University of Wisconsin–Madison

Principal Investigator/Professor of Biomedical Engineering

Randolph Ashton

rashton2@wisc.edu

608-316-4312

Wisconsin Institute for Discovery
330 N. Orchard Street
Madison, WI 53715

 

Randolph S. Ashton received his B.S. from Hampton University (Hampton, Virginia, 2002) and Ph.D. from Rensselaer Polytechnic Institute (Troy, NY, 2007) in Chemical Engineering. During graduate studies under Prof. Ravi Kane, he researched how engineering biomaterials at the nanoscale could regulate the fate of adult neural stem cells. He continued to pursue his interest in stems cells and tissue engineering as a California Institute for Regenerative Medicine and a NIH postdoctoral fellow at the University of California Berkeley’s Stem Cell Center in the lab of Prof. David Schaffer.

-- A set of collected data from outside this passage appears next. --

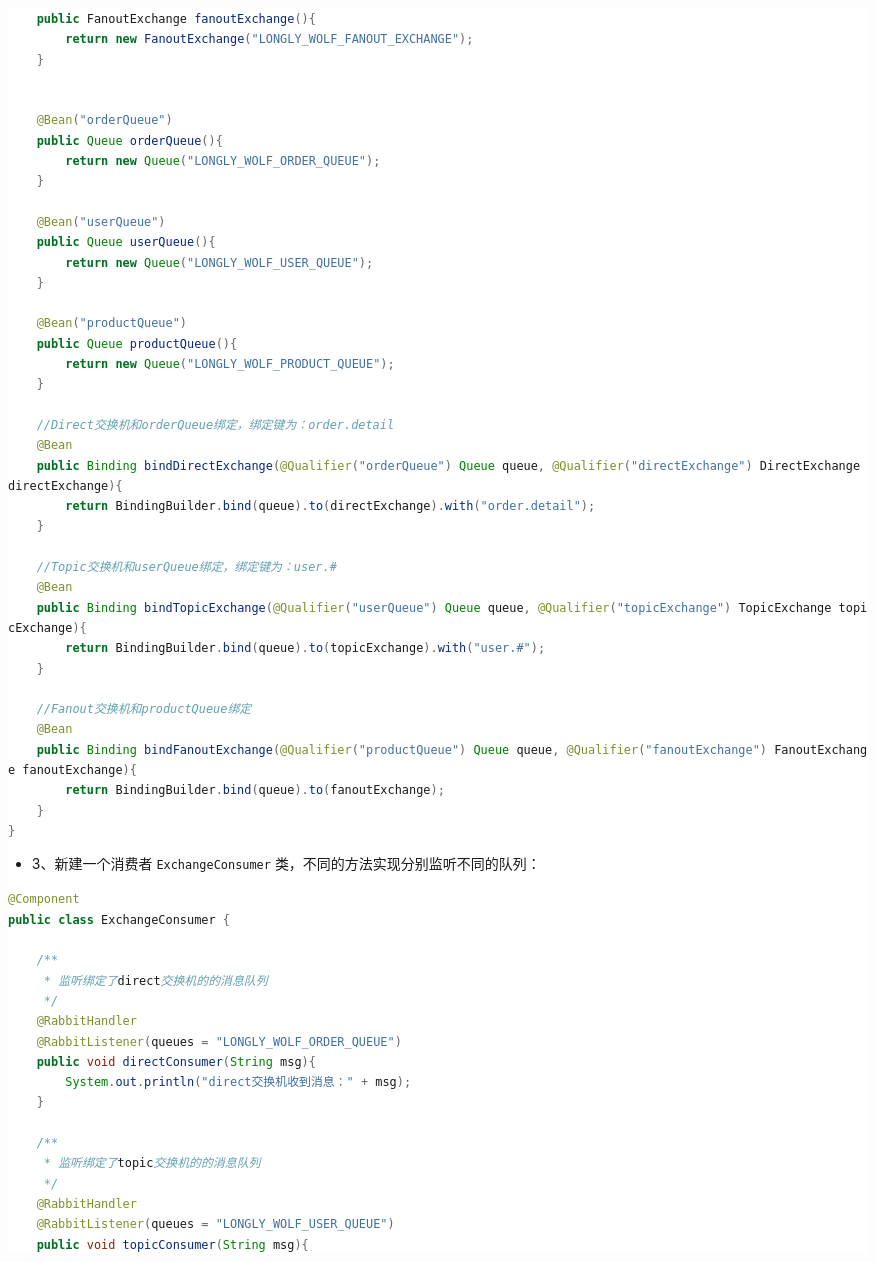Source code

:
 ```java
    public FanoutExchange fanoutExchange(){
        return new FanoutExchange("LONGLY_WOLF_FANOUT_EXCHANGE");
    }


    @Bean("orderQueue")
    public Queue orderQueue(){
        return new Queue("LONGLY_WOLF_ORDER_QUEUE");
    }

    @Bean("userQueue")
    public Queue userQueue(){
        return new Queue("LONGLY_WOLF_USER_QUEUE");
    }

    @Bean("productQueue")
    public Queue productQueue(){
        return new Queue("LONGLY_WOLF_PRODUCT_QUEUE");
    }

    //Direct交换机和orderQueue绑定，绑定键为：order.detail
    @Bean
    public Binding bindDirectExchange(@Qualifier("orderQueue") Queue queue, @Qualifier("directExchange") DirectExchange directExchange){
        return BindingBuilder.bind(queue).to(directExchange).with("order.detail");
    }

    //Topic交换机和userQueue绑定，绑定键为：user.#
    @Bean
    public Binding bindTopicExchange(@Qualifier("userQueue") Queue queue, @Qualifier("topicExchange") TopicExchange topicExchange){
        return BindingBuilder.bind(queue).to(topicExchange).with("user.#");
    }

    //Fanout交换机和productQueue绑定
    @Bean
    public Binding bindFanoutExchange(@Qualifier("productQueue") Queue queue, @Qualifier("fanoutExchange") FanoutExchange fanoutExchange){
        return BindingBuilder.bind(queue).to(fanoutExchange);
    }
}
```

- 3、新建一个消费者 `ExchangeConsumer` 类，不同的方法实现分别监听不同的队列：

```java
@Component
public class ExchangeConsumer {

    /**
     * 监听绑定了direct交换机的的消息队列
     */
    @RabbitHandler
    @RabbitListener(queues = "LONGLY_WOLF_ORDER_QUEUE")
    public void directConsumer(String msg){
        System.out.println("direct交换机收到消息：" + msg);
    }

    /**
     * 监听绑定了topic交换机的的消息队列
     */
    @RabbitHandler
    @RabbitListener(queues = "LONGLY_WOLF_USER_QUEUE")
    public void topicConsumer(String msg){
```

In 2011, he was appointed to a faculty position in the Wisconsin Institute for Discovery at the University of Wisconsin–Madison as an Assistant Professor of Biomedical Engineering. The goal of Dr. Ashton’s research is to provide novel regenerative therapies to treat CNS diseases and injury. His lab is currently developing scalable protocols to generate region-specific central nervous system tissues from human pluripotent stem cells (hPSCs). They also meld state of the art biomaterial approaches with hPSC-derived neural stem cells to engineer brain and spinal cord tissue models in vitro.

Among his awards and honors, Dr. Ashton was named a 2017 NSF CAREER Awardee, the 2016 Young Faculty Investigator Awardee by the Regenerative Medicine Workshop at Hilton Head, a 2015 Emerging Investigator by Chemical Communications, and a 2013 Rising Star by the Biomedical Engineering Society’s Cellular and Molecular Bioengineering Special Interest Group. Also, he has been awarded a Burroughs Wellcome Fund Innovation in Regulatory Science Award, a Draper Technology Innovation Award from the Wisconsin Alumni Research Foundation, a Basic Research Award from the UW Institute for Clinical & Translational Research. His research is also supported by grants from the NIH, the EPA, and Thermo Fisher Scientific.